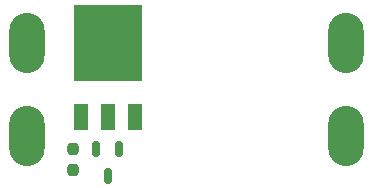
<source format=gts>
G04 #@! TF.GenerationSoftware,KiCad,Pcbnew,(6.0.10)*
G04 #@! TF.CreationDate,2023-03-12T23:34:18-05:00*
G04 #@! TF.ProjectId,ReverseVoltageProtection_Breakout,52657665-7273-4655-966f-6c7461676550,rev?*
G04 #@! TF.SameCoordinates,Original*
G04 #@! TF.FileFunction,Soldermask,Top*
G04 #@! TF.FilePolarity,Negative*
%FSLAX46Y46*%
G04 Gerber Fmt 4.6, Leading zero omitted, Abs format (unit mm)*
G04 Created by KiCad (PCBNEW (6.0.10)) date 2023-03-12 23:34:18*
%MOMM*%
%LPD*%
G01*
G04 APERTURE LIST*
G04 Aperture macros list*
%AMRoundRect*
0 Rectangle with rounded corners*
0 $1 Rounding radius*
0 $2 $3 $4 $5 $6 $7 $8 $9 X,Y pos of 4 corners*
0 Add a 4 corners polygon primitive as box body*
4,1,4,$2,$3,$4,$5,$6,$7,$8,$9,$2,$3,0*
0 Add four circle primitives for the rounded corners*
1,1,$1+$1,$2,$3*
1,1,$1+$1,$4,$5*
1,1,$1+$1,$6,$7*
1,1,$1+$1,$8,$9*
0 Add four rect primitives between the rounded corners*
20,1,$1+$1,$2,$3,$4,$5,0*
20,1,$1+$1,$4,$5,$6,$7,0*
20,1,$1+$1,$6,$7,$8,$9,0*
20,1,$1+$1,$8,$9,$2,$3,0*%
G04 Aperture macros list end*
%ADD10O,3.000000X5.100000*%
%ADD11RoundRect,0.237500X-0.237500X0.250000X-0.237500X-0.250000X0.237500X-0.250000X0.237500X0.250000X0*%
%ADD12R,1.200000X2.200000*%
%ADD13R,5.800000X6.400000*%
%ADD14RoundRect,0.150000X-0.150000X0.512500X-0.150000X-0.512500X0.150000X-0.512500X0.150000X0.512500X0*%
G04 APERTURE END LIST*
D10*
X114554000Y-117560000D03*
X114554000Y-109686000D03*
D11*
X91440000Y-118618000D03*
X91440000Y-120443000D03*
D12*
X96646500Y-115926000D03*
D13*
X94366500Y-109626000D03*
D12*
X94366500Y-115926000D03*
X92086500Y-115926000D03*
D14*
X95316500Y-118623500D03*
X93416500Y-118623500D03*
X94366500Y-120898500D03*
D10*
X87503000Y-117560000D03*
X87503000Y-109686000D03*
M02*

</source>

+ + + + +

#### TO-DO ITEM:
The whole listing above, word for word: repeat it with the pictures excluded.

#### REPLY TO THE EXERCISE:
<source format=gts>
G04 #@! TF.GenerationSoftware,KiCad,Pcbnew,(6.0.10)*
G04 #@! TF.CreationDate,2023-03-12T23:34:18-05:00*
G04 #@! TF.ProjectId,ReverseVoltageProtection_Breakout,52657665-7273-4655-966f-6c7461676550,rev?*
G04 #@! TF.SameCoordinates,Original*
G04 #@! TF.FileFunction,Soldermask,Top*
G04 #@! TF.FilePolarity,Negative*
%FSLAX46Y46*%
G04 Gerber Fmt 4.6, Leading zero omitted, Abs format (unit mm)*
G04 Created by KiCad (PCBNEW (6.0.10)) date 2023-03-12 23:34:18*
%MOMM*%
%LPD*%
G01*
G04 APERTURE LIST*
G04 Aperture macros list*
%AMRoundRect*
0 Rectangle with rounded corners*
0 $1 Rounding radius*
0 $2 $3 $4 $5 $6 $7 $8 $9 X,Y pos of 4 corners*
0 Add a 4 corners polygon primitive as box body*
4,1,4,$2,$3,$4,$5,$6,$7,$8,$9,$2,$3,0*
0 Add four circle primitives for the rounded corners*
1,1,$1+$1,$2,$3*
1,1,$1+$1,$4,$5*
1,1,$1+$1,$6,$7*
1,1,$1+$1,$8,$9*
0 Add four rect primitives between the rounded corners*
20,1,$1+$1,$2,$3,$4,$5,0*
20,1,$1+$1,$4,$5,$6,$7,0*
20,1,$1+$1,$6,$7,$8,$9,0*
20,1,$1+$1,$8,$9,$2,$3,0*%
G04 Aperture macros list end*
%ADD10O,3.000000X5.100000*%
%ADD11RoundRect,0.237500X-0.237500X0.250000X-0.237500X-0.250000X0.237500X-0.250000X0.237500X0.250000X0*%
%ADD12R,1.200000X2.200000*%
%ADD13R,5.800000X6.400000*%
%ADD14RoundRect,0.150000X-0.150000X0.512500X-0.150000X-0.512500X0.150000X-0.512500X0.150000X0.512500X0*%
G04 APERTURE END LIST*
D10*
X114554000Y-117560000D03*
X114554000Y-109686000D03*
D11*
X91440000Y-118618000D03*
X91440000Y-120443000D03*
D12*
X96646500Y-115926000D03*
D13*
X94366500Y-109626000D03*
D12*
X94366500Y-115926000D03*
X92086500Y-115926000D03*
D14*
X95316500Y-118623500D03*
X93416500Y-118623500D03*
X94366500Y-120898500D03*
D10*
X87503000Y-117560000D03*
X87503000Y-109686000D03*
M02*

</source>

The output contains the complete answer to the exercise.